After six overdoses in La Porte last week, police are working to raise awareness about a new prevention program.

It’s called the Police Assisted Addiction and Recovery Initiative, or PAARI, and so far only three people have taken advantage of it.

Police work with volunteer ‘angels’ who act as liaisons between law enforcement and the recovering addicts.

 “I was on my way to go get some fresh blueberry pie in Shipshewana and got a phone call and made a legal U- turn and came back and met this person at the police station,” said one angel, Teri Dilloway.

That’s where Teri Dilloway met the first person to take advantage of La Porte’s new PAARI program. It started in April 2016.

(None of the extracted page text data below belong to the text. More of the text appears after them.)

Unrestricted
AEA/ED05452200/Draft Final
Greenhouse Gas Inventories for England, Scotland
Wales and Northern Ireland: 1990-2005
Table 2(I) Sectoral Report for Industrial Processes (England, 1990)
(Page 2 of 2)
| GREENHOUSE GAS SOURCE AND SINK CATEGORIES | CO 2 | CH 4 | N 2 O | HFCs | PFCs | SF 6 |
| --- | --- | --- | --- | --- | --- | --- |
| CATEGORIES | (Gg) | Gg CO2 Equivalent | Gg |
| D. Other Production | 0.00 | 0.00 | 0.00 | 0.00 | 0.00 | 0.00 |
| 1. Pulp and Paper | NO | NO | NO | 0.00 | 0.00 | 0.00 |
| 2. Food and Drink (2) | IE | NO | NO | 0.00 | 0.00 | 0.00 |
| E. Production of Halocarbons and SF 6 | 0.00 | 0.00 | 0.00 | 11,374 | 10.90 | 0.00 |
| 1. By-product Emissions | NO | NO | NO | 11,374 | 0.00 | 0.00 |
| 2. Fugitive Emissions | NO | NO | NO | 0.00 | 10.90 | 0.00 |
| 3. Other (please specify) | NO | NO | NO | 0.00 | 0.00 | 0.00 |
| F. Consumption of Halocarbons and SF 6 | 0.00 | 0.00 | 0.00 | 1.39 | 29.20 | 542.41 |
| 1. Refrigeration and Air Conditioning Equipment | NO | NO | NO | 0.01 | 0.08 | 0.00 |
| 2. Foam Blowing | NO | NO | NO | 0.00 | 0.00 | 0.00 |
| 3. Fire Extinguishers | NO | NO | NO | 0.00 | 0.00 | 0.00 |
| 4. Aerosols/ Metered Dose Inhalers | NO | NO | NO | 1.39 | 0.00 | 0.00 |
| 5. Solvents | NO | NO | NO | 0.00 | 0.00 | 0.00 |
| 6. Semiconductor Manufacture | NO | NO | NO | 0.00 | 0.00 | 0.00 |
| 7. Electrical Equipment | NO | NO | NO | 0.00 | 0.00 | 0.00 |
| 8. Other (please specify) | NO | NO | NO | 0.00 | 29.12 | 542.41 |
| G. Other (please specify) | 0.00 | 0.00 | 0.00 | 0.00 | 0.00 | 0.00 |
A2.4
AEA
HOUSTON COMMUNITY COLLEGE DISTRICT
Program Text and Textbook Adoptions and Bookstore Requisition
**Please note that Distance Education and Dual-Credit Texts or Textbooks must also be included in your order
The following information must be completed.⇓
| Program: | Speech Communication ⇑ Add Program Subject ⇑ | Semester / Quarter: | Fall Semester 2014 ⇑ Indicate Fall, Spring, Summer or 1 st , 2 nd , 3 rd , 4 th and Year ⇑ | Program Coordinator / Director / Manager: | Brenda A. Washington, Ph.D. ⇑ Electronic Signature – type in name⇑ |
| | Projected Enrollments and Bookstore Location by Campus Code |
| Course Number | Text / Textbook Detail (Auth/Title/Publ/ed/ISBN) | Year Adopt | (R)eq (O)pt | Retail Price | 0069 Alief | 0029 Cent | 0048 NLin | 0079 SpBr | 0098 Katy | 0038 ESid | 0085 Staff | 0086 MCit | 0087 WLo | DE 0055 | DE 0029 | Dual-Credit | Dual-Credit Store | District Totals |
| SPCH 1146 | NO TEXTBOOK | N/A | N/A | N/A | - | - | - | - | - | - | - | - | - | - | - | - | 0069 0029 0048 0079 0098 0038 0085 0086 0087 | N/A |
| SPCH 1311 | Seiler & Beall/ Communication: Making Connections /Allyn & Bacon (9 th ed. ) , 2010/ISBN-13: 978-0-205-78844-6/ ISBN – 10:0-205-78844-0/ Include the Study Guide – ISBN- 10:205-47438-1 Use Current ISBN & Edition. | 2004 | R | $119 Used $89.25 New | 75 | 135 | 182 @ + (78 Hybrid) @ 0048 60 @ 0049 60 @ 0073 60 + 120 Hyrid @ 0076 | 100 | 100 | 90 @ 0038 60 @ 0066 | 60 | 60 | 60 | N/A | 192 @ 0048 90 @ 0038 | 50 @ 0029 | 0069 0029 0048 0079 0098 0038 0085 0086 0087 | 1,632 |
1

Now, heroin addicts can get help from the police without getting arrested.

 “They can come down to the police department without fear of arrest, turn in any unused drugs that they have, and we’ll pair them with an angel who will help guide them down the path into treatment,” said La Porte City Police Chief Adam Klimczak.

 “It was determined that after talking they would definitely need to go to a rehab facility after detox. Detox just wasn’t going to work, so I was given a list of places to call. I kept running into some road blocks,” said Dilloway.

 “There’s a lot of different barriers to get treatment, whether it’s insurance, where they need to go, how they need to get there,” said another angel Tara Day.

So far, only three people have taken advantage of the program—half the number of people who overdosed in La Porte just last week.

“People living in that kind of lifestyle think hey if I go into the police department, hey, I’m not going to be arrested. This is too good to be true,” said Chief Klimczak.

 “That’s not, not what’s going to happen,” said Dilloway.

“It does us no good to arrest an addict and throw them into jail, county jail for 30 days and have them released right back into the life they were living without any kind of treatment or long-term solution,” said Chief Klimczak.

And the addict Teri first helped has at least gotten some treatment.

 “I know he’s passed the time limit that he was supposed to be there, so the only way I’m going to know is if he actually contacts the police department and lets them know,” ‘angel’ Teri said.

President Obama has even recognized the magnitude of this addiction problem. He announced Friday that September 18th to the 24th will be Prescription Opiod and Heroin Epidemic Awareness week.

LaPorte City Police want to put out there that if you are an addict and want help, all you have to do is show up to the LaPorte City Police Department and ask. You will not get arrested.